All code runs within your Databricks cloud virtual private cloud (VPC). No data or code leaves your secure environment. SSH traffic is fully encrypted.
Which IDEs are supported?
Visual Studio Code and Cursor are officially supported, but the Databricks SSH tunnel is compatible with any IDE with SSH capabilities.
Are all Databricks notebook features available from the IDE?
Some features such as display(), dbutils, and %sql are available with limitations or manual setup. See Databricks Notebooks differences.
Can multiple users develop on the same cluster at once?
No.
Will my cluster start automatically when I connect via SSH Tunnel?
Yes, but if it takes longer to start the cluster than the connect timeout, the connection attempt will fail.
How do I know if my cluster is running?
Navigate to Compute in the Databricks workspace UI, and check the status of the cluster. The cluster must show Running for SSH tunnel connections to work.
How do I disconnect my SSH/IDE session?
You can disconnect a session by closing your IDE window, using the Disconnect option in your IDE, closing your SSH terminal, or running the exit command in the terminal.
Does disconnecting SSH automatically stop my cluster?
No, ssh server has a configurable shutdown-delay, and it will continue running in the background for a specified amount of time (10m by default, can be changed in the ssh config ProxyCommand by modifying -shutdown-delay option). After the timeout the server terminates, which kicks in the cluster idle timeout (which you configure during the cluster creation).
How do I stop the cluster to avoid unnecessary charges?
Navigate to Compute in the Databricks workspace UI, find your cluster, and click Terminate or Stop.
How should I handle persistent dependencies?
Dependencies installed during a session are lost after cluster restart. Use persistent storage (/Workspace/Users/<your-username>) for requirements and setup scripts. Use cluster libraries or init scripts for automation.
What authentication methods are supported?
Authentication uses the Databricks CLI and your ~/.databrickscfg profiles file. SSH keys are handled by the Databrick SSH tunnel.
Can I connect to external databases or services from the cluster?
Yes, as long as your cluster networking allows outbound connections and you have the necessary libraries.

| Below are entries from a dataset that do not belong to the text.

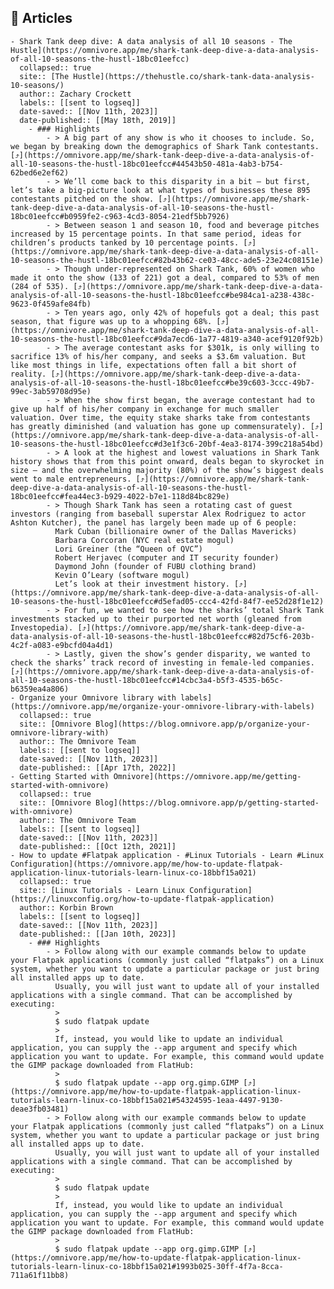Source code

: ## 🔖 Articles
	- Shark Tank deep dive: A data analysis of all 10 seasons - The Hustle](https://omnivore.app/me/shark-tank-deep-dive-a-data-analysis-of-all-10-seasons-the-hustl-18bc01eefcc)
	  collapsed:: true
	  site:: [The Hustle](https://thehustle.co/shark-tank-data-analysis-10-seasons/)
	  author:: Zachary Crockett
	  labels:: [[sent to logseq]]
	  date-saved:: [[Nov 11th, 2023]]
	  date-published:: [[May 18th, 2019]]
		- ### Highlights
			- > A big part of any show is who it chooses to include. So, we began by breaking down the demographics of Shark Tank contestants. [⤴️](https://omnivore.app/me/shark-tank-deep-dive-a-data-analysis-of-all-10-seasons-the-hustl-18bc01eefcc#44543b50-481a-4ab3-b754-62bed6e2ef62)
			- > We’ll come back to this disparity in a bit — but first, let’s take a big-picture look at what types of businesses these 895 contestants pitched on the show. [⤴️](https://omnivore.app/me/shark-tank-deep-dive-a-data-analysis-of-all-10-seasons-the-hustl-18bc01eefcc#b0959fe2-c963-4cd3-8054-21edf5bb7926)
			- > Between season 1 and season 10, food and beverage pitches increased by 15 percentage points. In that same period, ideas for children’s products tanked by 10 percentage points. [⤴️](https://omnivore.app/me/shark-tank-deep-dive-a-data-analysis-of-all-10-seasons-the-hustl-18bc01eefcc#82b43b62-ce03-48cc-ade5-23e24c08151e)
			- > Though under-represented on Shark Tank, 60% of women who made it onto the show (133 of 221) got a deal, compared to 53% of men (284 of 535). [⤴️](https://omnivore.app/me/shark-tank-deep-dive-a-data-analysis-of-all-10-seasons-the-hustl-18bc01eefcc#be984ca1-a238-438c-9623-0f459afe84fb)
			- > Ten years ago, only 42% of hopefuls got a deal; this past season, that figure was up to a whopping 68%. [⤴️](https://omnivore.app/me/shark-tank-deep-dive-a-data-analysis-of-all-10-seasons-the-hustl-18bc01eefcc#9da7ecd6-1a77-4819-a340-acef9120f92b)
			- > The average contestant asks for $301k, is only willing to sacrifice 13% of his/her company, and seeks a $3.6m valuation. But like most things in life, expectations often fall a bit short of reality. [⤴️](https://omnivore.app/me/shark-tank-deep-dive-a-data-analysis-of-all-10-seasons-the-hustl-18bc01eefcc#be39c603-3ccc-49b7-99ec-3ab59708d95e)
			- > When the show first began, the average contestant had to give up half of his/her company in exchange for much smaller valuation. Over time, the equity stake sharks take from contestants has greatly diminished (and valuation has gone up commensurately). [⤴️](https://omnivore.app/me/shark-tank-deep-dive-a-data-analysis-of-all-10-seasons-the-hustl-18bc01eefcc#d3e1f3c6-20bf-4ea3-8174-399c218a54bd)
			- > A look at the highest and lowest valuations in Shark Tank history shows that from this point onward, deals began to skyrocket in size — and the overwhelming majority (80%) of the show’s biggest deals went to male entrepreneurs. [⤴️](https://omnivore.app/me/shark-tank-deep-dive-a-data-analysis-of-all-10-seasons-the-hustl-18bc01eefcc#fea44ec3-b929-4022-b7e1-118d84bc829e)
			- > Though Shark Tank has seen a rotating cast of guest investors (ranging from baseball superstar Alex Rodriguez to actor Ashton Kutcher), the panel has largely been made up of 6 people:
			  Mark Cuban (billionaire owner of the Dallas Mavericks)
			  Barbara Corcoran (NYC real estate mogul)
			  Lori Greiner (the “Queen of QVC”)
			  Robert Herjavec (computer and IT security founder)
			  Daymond John (founder of FUBU clothing brand)
			  Kevin O’Leary (software mogul)
			  Let’s look at their investment history. [⤴️](https://omnivore.app/me/shark-tank-deep-dive-a-data-analysis-of-all-10-seasons-the-hustl-18bc01eefcc#d5efad05-ccc4-42fd-84f7-ee52d28f1e12)
			- > For fun, we wanted to see how the sharks’ total Shark Tank investments stacked up to their purported net worth (gleaned from Investopedia). [⤴️](https://omnivore.app/me/shark-tank-deep-dive-a-data-analysis-of-all-10-seasons-the-hustl-18bc01eefcc#82d75cf6-203b-4c2f-a083-e9bcfd04a4d1)
			- > Lastly, given the show’s gender disparity, we wanted to check the sharks’ track record of investing in female-led companies. [⤴️](https://omnivore.app/me/shark-tank-deep-dive-a-data-analysis-of-all-10-seasons-the-hustl-18bc01eefcc#14cbc3a4-b5f3-4535-b65c-b6359ea4a806)
	- Organize your Omnivore library with labels](https://omnivore.app/me/organize-your-omnivore-library-with-labels)
	  collapsed:: true
	  site:: [Omnivore Blog](https://blog.omnivore.app/p/organize-your-omnivore-library-with)
	  author:: The Omnivore Team
	  labels:: [[sent to logseq]]
	  date-saved:: [[Nov 11th, 2023]]
	  date-published:: [[Apr 17th, 2022]]
	- Getting Started with Omnivore](https://omnivore.app/me/getting-started-with-omnivore)
	  collapsed:: true
	  site:: [Omnivore Blog](https://blog.omnivore.app/p/getting-started-with-omnivore)
	  author:: The Omnivore Team
	  labels:: [[sent to logseq]]
	  date-saved:: [[Nov 11th, 2023]]
	  date-published:: [[Oct 12th, 2021]]
	- How to update #Flatpak application - #Linux Tutorials - Learn #Linux Configuration](https://omnivore.app/me/how-to-update-flatpak-application-linux-tutorials-learn-linux-co-18bbf15a021)
	  collapsed:: true
	  site:: [Linux Tutorials - Learn Linux Configuration](https://linuxconfig.org/how-to-update-flatpak-application)
	  author:: Korbin Brown
	  labels:: [[sent to logseq]]
	  date-saved:: [[Nov 11th, 2023]]
	  date-published:: [[Jan 10th, 2023]]
		- ### Highlights
			- > Follow along with our example commands below to update your Flatpak applications (commonly just called “flatpaks”) on a Linux system, whether you want to update a particular package or just bring all installed apps up to date.
			  Usually, you will just want to update all of your installed applications with a single command. That can be accomplished by executing:
			  > 
			  $ sudo flatpak update
			  > 
			  If, instead, you would like to update an individual application, you can supply the --app argument and specify which application you want to update. For example, this command would update the GIMP package downloaded from FlatHub:
			  > 
			  $ sudo flatpak update --app org.gimp.GIMP [⤴️](https://omnivore.app/me/how-to-update-flatpak-application-linux-tutorials-learn-linux-co-18bbf15a021#54324595-1eaa-4497-9130-deae3fb03481)
			- > Follow along with our example commands below to update your Flatpak applications (commonly just called “flatpaks”) on a Linux system, whether you want to update a particular package or just bring all installed apps up to date.
			  Usually, you will just want to update all of your installed applications with a single command. That can be accomplished by executing:
			  > 
			  $ sudo flatpak update
			  > 
			  If, instead, you would like to update an individual application, you can supply the --app argument and specify which application you want to update. For example, this command would update the GIMP package downloaded from FlatHub:
			  > 
			  $ sudo flatpak update --app org.gimp.GIMP [⤴️](https://omnivore.app/me/how-to-update-flatpak-application-linux-tutorials-learn-linux-co-18bbf15a021#1993b025-30ff-4f7a-8cca-711a61f11bb8)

Can I use additional IDE extensions?
Most extensions work when installed within your remote SSH session, depending on your IDE and cluster. Visual Studio Code by default doesn’t install local extensions on remote hosts. You can manually install them by opening the extensions panel and enabling your local extensions on the remote host. You can also configure Visual Studio Code to always install certain extensions remotely. See Connect to Databricks.
How do I use Git with the SSH Tunnel?
Currently Git folders created using the Databricks workspace UI are not recognized as git repositories in IDEs. To work around this, clone repositories using the git CLI from your SSH session into your persistent workspace folder:
- Open a terminal and navigate to a desired parent directory (for example,
cd /Workspace/Users/<your-username>) - Clone your repository in that directory.
- In Visual Studio Code, open this folder in a new window by running
code <repo-name>or open the folder in a new window using the UI.